In simple terms, we are a little bit worse than forecasting Sharpe Ratios in real data one year ahead than we would be with random data, but a LOT worse with correlations. 

Partly this is because we are pretty terrible at forecasting SR one year ahead anyway even with a stable underlying distribution; we don't do much worse with real data. However it does seem that correlations are far more unstable in reality than in randomly generated data. Note that these are correlations for trading strategy component returns. In some cases they are mathematically related (eg EWMAC of different speeds) and could be derived with some assumptions, a pencil, and a napkin. They are certainly more stable than the returns of the underlying instruments themselves (think about the changing correlation of stocks and bonds in different inflation environments). 

(Note: These numbers are about the same for five years ahead and also ten years ahead)

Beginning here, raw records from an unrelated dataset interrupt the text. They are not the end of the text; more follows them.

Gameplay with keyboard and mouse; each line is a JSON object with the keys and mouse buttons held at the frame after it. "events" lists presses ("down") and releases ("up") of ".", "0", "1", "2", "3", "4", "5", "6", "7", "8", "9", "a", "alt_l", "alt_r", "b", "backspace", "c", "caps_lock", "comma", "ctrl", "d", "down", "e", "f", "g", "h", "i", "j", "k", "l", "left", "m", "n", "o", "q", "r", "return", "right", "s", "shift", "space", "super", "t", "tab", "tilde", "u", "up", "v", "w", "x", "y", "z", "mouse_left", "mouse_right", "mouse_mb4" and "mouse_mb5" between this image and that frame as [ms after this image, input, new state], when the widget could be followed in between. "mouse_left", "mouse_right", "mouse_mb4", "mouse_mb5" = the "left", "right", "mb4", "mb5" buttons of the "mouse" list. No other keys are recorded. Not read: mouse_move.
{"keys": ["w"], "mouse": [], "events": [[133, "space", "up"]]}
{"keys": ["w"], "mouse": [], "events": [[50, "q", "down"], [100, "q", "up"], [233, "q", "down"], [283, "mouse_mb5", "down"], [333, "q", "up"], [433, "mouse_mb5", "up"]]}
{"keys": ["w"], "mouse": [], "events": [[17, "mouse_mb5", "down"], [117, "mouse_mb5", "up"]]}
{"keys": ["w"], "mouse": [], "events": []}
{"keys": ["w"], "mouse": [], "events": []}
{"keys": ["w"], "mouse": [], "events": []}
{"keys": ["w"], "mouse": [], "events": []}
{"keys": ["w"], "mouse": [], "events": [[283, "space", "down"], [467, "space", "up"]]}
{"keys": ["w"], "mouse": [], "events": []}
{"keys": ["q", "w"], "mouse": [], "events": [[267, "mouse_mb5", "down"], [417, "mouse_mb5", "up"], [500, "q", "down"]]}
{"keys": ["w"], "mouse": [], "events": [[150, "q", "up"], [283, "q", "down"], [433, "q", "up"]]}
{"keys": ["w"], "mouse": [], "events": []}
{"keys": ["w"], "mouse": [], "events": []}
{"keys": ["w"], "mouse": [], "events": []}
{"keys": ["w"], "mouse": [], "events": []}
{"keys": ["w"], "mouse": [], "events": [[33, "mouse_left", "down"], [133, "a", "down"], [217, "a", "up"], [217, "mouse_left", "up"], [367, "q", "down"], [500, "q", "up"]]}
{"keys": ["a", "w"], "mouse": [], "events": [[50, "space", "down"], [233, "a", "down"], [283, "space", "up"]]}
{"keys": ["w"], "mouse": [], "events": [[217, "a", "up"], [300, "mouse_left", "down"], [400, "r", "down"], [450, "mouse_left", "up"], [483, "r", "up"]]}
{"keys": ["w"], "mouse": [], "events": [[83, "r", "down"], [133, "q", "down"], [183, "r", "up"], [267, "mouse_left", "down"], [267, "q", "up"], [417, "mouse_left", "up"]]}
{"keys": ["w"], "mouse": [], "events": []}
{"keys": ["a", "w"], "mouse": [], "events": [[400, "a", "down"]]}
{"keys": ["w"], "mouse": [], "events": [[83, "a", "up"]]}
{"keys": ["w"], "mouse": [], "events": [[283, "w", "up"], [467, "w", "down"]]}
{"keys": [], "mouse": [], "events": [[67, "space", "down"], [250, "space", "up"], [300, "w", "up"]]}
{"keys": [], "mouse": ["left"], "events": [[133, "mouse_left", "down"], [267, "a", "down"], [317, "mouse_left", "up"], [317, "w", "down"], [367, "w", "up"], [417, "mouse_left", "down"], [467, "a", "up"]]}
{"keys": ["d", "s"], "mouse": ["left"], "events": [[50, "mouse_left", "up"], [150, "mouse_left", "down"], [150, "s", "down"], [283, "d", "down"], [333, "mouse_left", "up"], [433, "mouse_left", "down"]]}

If we recall from the prior post that the optimal shrinkage is zero on correlations with random data; we can now see why with actual data we'd probably want to opt for some correlation shrinkage; purely because the sampling error is much larger in practice. That is the empirical finding of the EPO paper. It does feel a bit weird since up to now my gut feeling has been that we have to shrink means a lot because they are much harder to forecast and because they have an outsized effect on portfolio weights compared to differences in correlation. Whilst the latter is still true it seems the former is not.

Food for though. Anyway the next step is to repeat the 'Ultimate Fitting Championships' battle, but this time with real data.